Марья Викентиевна встретила меня страстным монологом на тревожившую ее тему: «Куда же вы меня гоните? Меня, старую женщину, вы гоните на улицу, несмотря на то, что…» — и так далее. При этом она, тряся головой, аккуратно отсчитала мне семь рублей с десятки, а потом выложила на прилавок ровный столбик пятнадцатикопеечных монет. Я потоптался, покашлял. Марья Викентиевна подняла на меня взгляд своих голубых кукольных глаз (почему, собственно, не делают кукол-старушек? Все девчачьи куклы несут в себе противоречие между младенческим сложением и взрослой прической, и никто этого не желает замечать) и, прервав свой внутренний спор, с укоризной заметила:
— Ты мешаешь работать.
— Мне нужен телефон МГУ, — робко сказал я.
— МГУ — это огромное учреждение, — здраво возразила Марья Викентиевна, — состоящее из целого ряда…
Тут вмешался ее внутренний оппонент (как будто и в самом деле на наш разговор наложился мощный всплеск телефонных помех), и другим голосом Марья Викентиевна вскричала:
— Да, но позвольте мне все-таки!..
— А вы человек беспаспортный и бездомный, — теперь уже третьим, баритонистым голосом возразила себе она, — и ничего я вам не позволю.
При этом, что было самое жуткое и интересное, Марья Викентиевна не сводила с меня своих кукольных глаз.
— Меня интересуют профессора МГУ, — переждав «помехи», сказал я.
— Какого факультета? — деловито и буднично поинтересовалась старушка.
Этого я не знал. В другом месте мое незнание торжествовали бы, как свою маленькую победу: «Вот видите, не знаете, а ходите, ходите, а не знаете, так нечего и ходить». Но там работали нормальные люди, а Марья Викентиевна была Марья Викентиевна. Поэтому я сюда и пришел.
— Тогда через отдел кадров МГУ, — сказала она, — вот телефон.

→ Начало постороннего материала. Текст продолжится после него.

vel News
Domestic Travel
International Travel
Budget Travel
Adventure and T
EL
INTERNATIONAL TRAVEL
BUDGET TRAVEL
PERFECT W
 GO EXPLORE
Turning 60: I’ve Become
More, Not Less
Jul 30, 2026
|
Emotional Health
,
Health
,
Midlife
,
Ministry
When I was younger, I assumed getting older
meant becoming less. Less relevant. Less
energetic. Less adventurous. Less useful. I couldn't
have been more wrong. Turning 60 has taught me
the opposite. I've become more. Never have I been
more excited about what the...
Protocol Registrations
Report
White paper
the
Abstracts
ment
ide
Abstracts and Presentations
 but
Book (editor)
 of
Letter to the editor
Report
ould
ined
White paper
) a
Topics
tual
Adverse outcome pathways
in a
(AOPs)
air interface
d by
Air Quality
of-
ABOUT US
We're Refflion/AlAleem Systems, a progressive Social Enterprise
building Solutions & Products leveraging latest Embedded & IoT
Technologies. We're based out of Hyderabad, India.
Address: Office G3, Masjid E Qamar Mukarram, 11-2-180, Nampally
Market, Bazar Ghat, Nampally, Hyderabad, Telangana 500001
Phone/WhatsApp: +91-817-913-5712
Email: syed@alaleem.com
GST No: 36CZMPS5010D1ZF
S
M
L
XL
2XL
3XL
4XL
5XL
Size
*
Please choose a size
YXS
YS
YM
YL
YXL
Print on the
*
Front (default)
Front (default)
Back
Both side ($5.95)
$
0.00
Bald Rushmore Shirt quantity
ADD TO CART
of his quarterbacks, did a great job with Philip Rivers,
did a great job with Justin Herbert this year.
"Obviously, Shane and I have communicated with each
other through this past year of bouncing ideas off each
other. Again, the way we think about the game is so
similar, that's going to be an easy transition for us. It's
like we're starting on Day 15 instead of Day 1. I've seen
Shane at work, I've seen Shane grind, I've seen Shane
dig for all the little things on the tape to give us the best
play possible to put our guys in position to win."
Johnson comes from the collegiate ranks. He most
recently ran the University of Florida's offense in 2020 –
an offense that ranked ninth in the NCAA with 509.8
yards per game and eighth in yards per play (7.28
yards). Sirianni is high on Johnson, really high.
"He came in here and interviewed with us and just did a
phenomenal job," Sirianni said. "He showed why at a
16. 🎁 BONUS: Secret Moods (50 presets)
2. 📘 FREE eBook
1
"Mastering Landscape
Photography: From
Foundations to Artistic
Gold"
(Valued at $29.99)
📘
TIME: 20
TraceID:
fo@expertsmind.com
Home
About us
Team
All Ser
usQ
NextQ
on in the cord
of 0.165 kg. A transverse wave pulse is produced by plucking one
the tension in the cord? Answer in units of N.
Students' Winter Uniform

И быстро, как лемур, перерыв цепкими пальчиками пухлую книгу, она нашла нужный номер, каллиграфическим почерком перенесла его на восьмушку бумаги и, укоризненно посмотрев на меня голубыми глазами, протянула бумажку мне.
Я вошел в кабину, озираясь, как воришка, набрал номер дачи Ивашкевичей: это было составной частью моего плана. Теперь мне меньше всего хотелось, чтобы трубку взяла Маргарита: она бы сразу сообразила, что Кузнецов идет по новому следу. Но мне повезло: у аппарата оказался Женька.

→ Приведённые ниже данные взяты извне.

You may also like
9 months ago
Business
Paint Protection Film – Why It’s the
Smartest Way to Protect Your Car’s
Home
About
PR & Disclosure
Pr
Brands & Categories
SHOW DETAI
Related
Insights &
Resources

— Послушай, — сказал он без всяких обиняков, — что у вас там, в Москве, происходит?
— Да ничего особенного, — дипломатично ответил я, — а что такое?
— «Что такое, что такое»! — передразнил меня Женька. — Ты звонишь Ритке, Ритка звонит бабке, бабка делает мне втык — ни за что ни про что, Ритка приезжает из Москвы смурная, к телефону требует ее не звать, и вот пожалуйста: опять ты. Не считай меня идиотом. Ты думаешь, я не понимаю, что все это не просто так?
Все-таки временами Женька бывал утомителен, как вулкан Кракатау. Я выждал паузу и сказал:
— Все это лежит далеко за пределами твоей компетенции. Ты мне вот что скажи: твоего тренера зовут Игорь? Игорь. Как его фамилия, знаешь? Не знаешь. А где он живет?
— Та откуда мне знать, — ошеломленный моим натиском, промямлил Женька. — Я ж тебе говорил: где-то там, на Юго-Западе. А чего тебе?..
— Подожди, — перебил его я. — Точнее не знаешь?
— Не знаю!
Женька начал закипать: он не привык, чтобы с ним разговаривали в таком тоне.
— Ладно, бог с тобой, — великодушно сказал я. — Ты про бабушкины бумаги ему говорил?
Минуту Женька молча соображал.
— А, вон ты куда! — проговорил он расслабленным и просветленным голосом. — Значит, все-таки нас грабанули?